● **Le problème**: Extrayez de la liste ci-dessous chacune de ses lignes, sans rien y changer, de la première à la dernière.

● **Extraits de données**:
+ + + +

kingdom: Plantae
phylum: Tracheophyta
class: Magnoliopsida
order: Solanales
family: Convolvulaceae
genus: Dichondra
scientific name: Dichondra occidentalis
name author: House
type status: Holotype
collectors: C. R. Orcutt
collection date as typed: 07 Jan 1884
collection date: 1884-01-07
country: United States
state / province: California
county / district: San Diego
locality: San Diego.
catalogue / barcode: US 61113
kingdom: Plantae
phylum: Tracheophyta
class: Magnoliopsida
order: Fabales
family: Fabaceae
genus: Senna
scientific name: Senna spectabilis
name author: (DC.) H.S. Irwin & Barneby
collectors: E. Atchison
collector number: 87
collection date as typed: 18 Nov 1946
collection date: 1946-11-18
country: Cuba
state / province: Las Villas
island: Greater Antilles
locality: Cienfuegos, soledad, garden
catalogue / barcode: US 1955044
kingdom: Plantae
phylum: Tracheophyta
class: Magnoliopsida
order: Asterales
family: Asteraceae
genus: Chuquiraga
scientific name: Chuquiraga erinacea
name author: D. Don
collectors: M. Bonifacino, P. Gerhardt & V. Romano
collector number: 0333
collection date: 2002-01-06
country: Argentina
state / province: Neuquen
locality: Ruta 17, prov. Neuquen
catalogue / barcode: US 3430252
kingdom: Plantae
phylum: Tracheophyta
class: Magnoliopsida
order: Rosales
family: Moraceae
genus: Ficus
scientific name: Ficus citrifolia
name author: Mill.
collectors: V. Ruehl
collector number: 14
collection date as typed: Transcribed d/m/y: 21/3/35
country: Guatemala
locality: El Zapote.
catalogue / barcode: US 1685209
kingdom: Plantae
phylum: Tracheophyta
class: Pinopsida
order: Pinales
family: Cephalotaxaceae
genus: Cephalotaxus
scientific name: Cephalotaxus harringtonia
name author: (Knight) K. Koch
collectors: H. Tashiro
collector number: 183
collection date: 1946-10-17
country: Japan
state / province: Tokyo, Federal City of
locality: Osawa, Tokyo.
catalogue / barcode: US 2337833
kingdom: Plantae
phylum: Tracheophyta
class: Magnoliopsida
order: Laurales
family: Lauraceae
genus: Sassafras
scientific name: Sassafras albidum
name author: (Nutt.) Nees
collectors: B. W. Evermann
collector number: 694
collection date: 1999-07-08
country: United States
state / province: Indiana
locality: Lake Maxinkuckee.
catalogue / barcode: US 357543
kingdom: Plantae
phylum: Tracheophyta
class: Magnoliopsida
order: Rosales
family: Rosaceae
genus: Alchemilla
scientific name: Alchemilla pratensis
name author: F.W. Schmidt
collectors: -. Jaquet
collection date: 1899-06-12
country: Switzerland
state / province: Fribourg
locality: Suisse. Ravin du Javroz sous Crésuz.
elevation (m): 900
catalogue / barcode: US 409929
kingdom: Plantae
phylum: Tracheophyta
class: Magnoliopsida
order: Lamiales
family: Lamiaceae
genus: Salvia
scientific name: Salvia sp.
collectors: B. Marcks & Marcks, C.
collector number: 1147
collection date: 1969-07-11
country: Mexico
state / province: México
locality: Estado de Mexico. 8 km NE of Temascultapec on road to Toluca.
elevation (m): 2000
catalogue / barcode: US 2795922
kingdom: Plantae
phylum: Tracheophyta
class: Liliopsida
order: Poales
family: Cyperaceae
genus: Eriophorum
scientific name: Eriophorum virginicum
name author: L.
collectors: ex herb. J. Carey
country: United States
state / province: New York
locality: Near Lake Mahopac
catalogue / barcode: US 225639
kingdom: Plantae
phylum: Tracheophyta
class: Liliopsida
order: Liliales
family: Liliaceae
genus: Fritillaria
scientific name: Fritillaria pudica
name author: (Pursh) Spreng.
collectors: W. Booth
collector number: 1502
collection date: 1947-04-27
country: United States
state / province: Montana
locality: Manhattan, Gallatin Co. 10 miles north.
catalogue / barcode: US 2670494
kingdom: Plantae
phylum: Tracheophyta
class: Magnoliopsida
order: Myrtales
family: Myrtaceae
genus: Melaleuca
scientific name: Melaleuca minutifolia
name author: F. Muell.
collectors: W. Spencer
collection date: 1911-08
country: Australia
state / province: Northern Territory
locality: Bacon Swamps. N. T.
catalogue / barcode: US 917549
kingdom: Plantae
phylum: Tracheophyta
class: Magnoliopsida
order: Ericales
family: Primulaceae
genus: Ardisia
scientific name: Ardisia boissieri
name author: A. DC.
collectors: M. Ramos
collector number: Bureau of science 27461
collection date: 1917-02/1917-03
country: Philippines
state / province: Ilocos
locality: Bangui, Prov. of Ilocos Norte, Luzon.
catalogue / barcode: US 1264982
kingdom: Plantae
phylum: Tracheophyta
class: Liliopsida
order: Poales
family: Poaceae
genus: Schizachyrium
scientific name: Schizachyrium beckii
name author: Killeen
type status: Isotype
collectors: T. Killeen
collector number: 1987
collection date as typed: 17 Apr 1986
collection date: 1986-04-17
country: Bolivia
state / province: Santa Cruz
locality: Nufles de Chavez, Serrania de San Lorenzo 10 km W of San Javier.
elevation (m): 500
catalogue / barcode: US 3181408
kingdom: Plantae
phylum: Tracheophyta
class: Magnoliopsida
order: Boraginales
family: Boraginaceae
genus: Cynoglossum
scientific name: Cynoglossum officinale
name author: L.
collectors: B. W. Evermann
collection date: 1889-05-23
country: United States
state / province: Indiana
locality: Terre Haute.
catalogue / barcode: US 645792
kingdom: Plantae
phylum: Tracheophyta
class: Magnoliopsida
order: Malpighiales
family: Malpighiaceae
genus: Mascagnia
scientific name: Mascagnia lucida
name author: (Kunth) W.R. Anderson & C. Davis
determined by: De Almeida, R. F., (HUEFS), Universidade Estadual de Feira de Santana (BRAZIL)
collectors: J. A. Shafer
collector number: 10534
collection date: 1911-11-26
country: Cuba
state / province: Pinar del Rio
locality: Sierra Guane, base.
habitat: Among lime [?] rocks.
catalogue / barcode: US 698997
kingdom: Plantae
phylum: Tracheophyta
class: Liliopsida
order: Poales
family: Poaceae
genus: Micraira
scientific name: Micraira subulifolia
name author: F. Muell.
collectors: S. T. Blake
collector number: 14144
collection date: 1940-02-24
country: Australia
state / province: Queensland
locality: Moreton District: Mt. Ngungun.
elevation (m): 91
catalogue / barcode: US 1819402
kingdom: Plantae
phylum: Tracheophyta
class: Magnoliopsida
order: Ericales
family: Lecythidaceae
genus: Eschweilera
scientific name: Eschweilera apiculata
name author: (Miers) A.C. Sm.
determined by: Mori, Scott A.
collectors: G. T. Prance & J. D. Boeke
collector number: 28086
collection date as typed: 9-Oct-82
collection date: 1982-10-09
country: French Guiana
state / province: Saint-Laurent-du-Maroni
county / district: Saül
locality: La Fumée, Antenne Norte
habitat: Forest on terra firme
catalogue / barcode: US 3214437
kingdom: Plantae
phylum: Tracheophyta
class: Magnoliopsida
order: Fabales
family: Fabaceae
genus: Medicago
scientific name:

+ + + +

● **Résultat obtenu**:
kingdom: Plantae
phylum: Tracheophyta
class: Magnoliopsida
order: Solanales
family: Convolvulaceae
genus: Dichondra
scientific name: Dichondra occidentalis
name author: House
type status: Holotype
collectors: C. R. Orcutt
collection date as typed: 07 Jan 1884
collection date: 1884-01-07
country: United States
state / province: California
county / district: San Diego
locality: San Diego.
catalogue / barcode: US 61113
kingdom: Plantae
phylum: Tracheophyta
class: Magnoliopsida
order: Fabales
family: Fabaceae
genus: Senna
scientific name: Senna spectabilis
name author: (DC.) H.S. Irwin & Barneby
collectors: E. Atchison
collector number: 87
collection date as typed: 18 Nov 1946
collection date: 1946-11-18
country: Cuba
state / province: Las Villas
island: Greater Antilles
locality: Cienfuegos, soledad, garden
catalogue / barcode: US 1955044
kingdom: Plantae
phylum: Tracheophyta
class: Magnoliopsida
order: Asterales
family: Asteraceae
genus: Chuquiraga
scientific name: Chuquiraga erinacea
name author: D. Don
collectors: M. Bonifacino, P. Gerhardt & V. Romano
collector number: 0333
collection date: 2002-01-06
country: Argentina
state / province: Neuquen
locality: Ruta 17, prov. Neuquen
catalogue / barcode: US 3430252
kingdom: Plantae
phylum: Tracheophyta
class: Magnoliopsida
order: Rosales
family: Moraceae
genus: Ficus
scientific name: Ficus citrifolia
name author: Mill.
collectors: V. Ruehl
collector number: 14
collection date as typed: Transcribed d/m/y: 21/3/35
country: Guatemala
locality: El Zapote.
catalogue / barcode: US 1685209
kingdom: Plantae
phylum: Tracheophyta
class: Pinopsida
order: Pinales
family: Cephalotaxaceae
genus: Cephalotaxus
scientific name: Cephalotaxus harringtonia
name author: (Knight) K. Koch
collectors: H. Tashiro
collector number: 183
collection date: 1946-10-17
country: Japan
state / province: Tokyo, Federal City of
locality: Osawa, Tokyo.
catalogue / barcode: US 2337833
kingdom: Plantae
phylum: Tracheophyta
class: Magnoliopsida
order: Laurales
family: Lauraceae
genus: Sassafras
scientific name: Sassafras albidum
name author: (Nutt.) Nees
collectors: B. W. Evermann
collector number: 694
collection date: 1999-07-08
country: United States
state / province: Indiana
locality: Lake Maxinkuckee.
catalogue / barcode: US 357543
kingdom: Plantae
phylum: Tracheophyta
class: Magnoliopsida
order: Rosales
family: Rosaceae
genus: Alchemilla
scientific name: Alchemilla pratensis
name author: F.W. Schmidt
collectors: -. Jaquet
collection date: 1899-06-12
country: Switzerland
state / province: Fribourg
locality: Suisse. Ravin du Javroz sous Crésuz.
elevation (m): 900
catalogue / barcode: US 409929
kingdom: Plantae
phylum: Tracheophyta
class: Magnoliopsida
order: Lamiales
family: Lamiaceae
genus: Salvia
scientific name: Salvia sp.
collectors: B. Marcks & Marcks, C.
collector number: 1147
collection date: 1969-07-11
country: Mexico
state / province: México
locality: Estado de Mexico. 8 km NE of Temascultapec on road to Toluca.
elevation (m): 2000
catalogue / barcode: US 2795922
kingdom: Plantae
phylum: Tracheophyta
class: Liliopsida
order: Poales
family: Cyperaceae
genus: Eriophorum
scientific name: Eriophorum virginicum
name author: L.
collectors: ex herb. J. Carey
country: United States
state / province: New York
locality: Near Lake Mahopac
catalogue / barcode: US 225639
kingdom: Plantae
phylum: Tracheophyta
class: Liliopsida
order: Liliales
family: Liliaceae
genus: Fritillaria
scientific name: Fritillaria pudica
name author: (Pursh) Spreng.
collectors: W. Booth
collector number: 1502
collection date: 1947-04-27
country: United States
state / province: Montana
locality: Manhattan, Gallatin Co. 10 miles north.
catalogue / barcode: US 2670494
kingdom: Plantae
phylum: Tracheophyta
class: Magnoliopsida
order: Myrtales
family: Myrtaceae
genus: Melaleuca
scientific name: Melaleuca minutifolia
name author: F. Muell.
collectors: W. Spencer
collection date: 1911-08
country: Australia
state / province: Northern Territory
locality: Bacon Swamps. N. T.
catalogue / barcode: US 917549
kingdom: Plantae
phylum: Tracheophyta
class: Magnoliopsida
order: Ericales
family: Primulaceae
genus: Ardisia
scientific name: Ardisia boissieri
name author: A. DC.
collectors: M. Ramos
collector number: Bureau of science 27461
collection date: 1917-02/1917-03
country: Philippines
state / province: Ilocos
locality: Bangui, Prov. of Ilocos Norte, Luzon.
catalogue / barcode: US 1264982
kingdom: Plantae
phylum: Tracheophyta
class: Liliopsida
order: Poales
family: Poaceae
genus: Schizachyrium
scientific name: Schizachyrium beckii
name author: Killeen
type status: Isotype
collectors: T. Killeen
collector number: 1987
collection date as typed: 17 Apr 1986
collection date: 1986-04-17
country: Bolivia
state / province: Santa Cruz
locality: Nufles de Chavez, Serrania de San Lorenzo 10 km W of San Javier.
elevation (m): 500
catalogue / barcode: US 3181408
kingdom: Plantae
phylum: Tracheophyta
class: Magnoliopsida
order: Boraginales
family: Boraginaceae
genus: Cynoglossum
scientific name: Cynoglossum officinale
name author: L.
collectors: B. W. Evermann
collection date: 1889-05-23
country: United States
state / province: Indiana
locality: Terre Haute.
catalogue / barcode: US 645792
kingdom: Plantae
phylum: Tracheophyta
class: Magnoliopsida
order: Malpighiales
family: Malpighiaceae
genus: Mascagnia
scientific name: Mascagnia lucida
name author: (Kunth) W.R. Anderson & C. Davis
determined by: De Almeida, R. F., (HUEFS), Universidade Estadual de Feira de Santana (BRAZIL)
collectors: J. A. Shafer
collector number: 10534
collection date: 1911-11-26
country: Cuba
state / province: Pinar del Rio
locality: Sierra Guane, base.
habitat: Among lime [?] rocks.
catalogue / barcode: US 698997
kingdom: Plantae
phylum: Tracheophyta
class: Liliopsida
order: Poales
family: Poaceae
genus: Micraira
scientific name: Micraira subulifolia
name author: F. Muell.
collectors: S. T. Blake
collector number: 14144
collection date: 1940-02-24
country: Australia
state / province: Queensland
locality: Moreton District: Mt. Ngungun.
elevation (m): 91
catalogue / barcode: US 1819402
kingdom: Plantae
phylum: Tracheophyta
class: Magnoliopsida
order: Ericales
family: Lecythidaceae
genus: Eschweilera
scientific name: Eschweilera apiculata
name author: (Miers) A.C. Sm.
determined by: Mori, Scott A.
collectors: G. T. Prance & J. D. Boeke
collector number: 28086
collection date as typed: 9-Oct-82
collection date: 1982-10-09
country: French Guiana
state / province: Saint-Laurent-du-Maroni
county / district: Saül
locality: La Fumée, Antenne Norte
habitat: Forest on terra firme
catalogue / barcode: US 3214437
kingdom: Plantae
phylum: Tracheophyta
class: Magnoliopsida
order: Fabales
family: Fabaceae
genus: Medicago
scientific name:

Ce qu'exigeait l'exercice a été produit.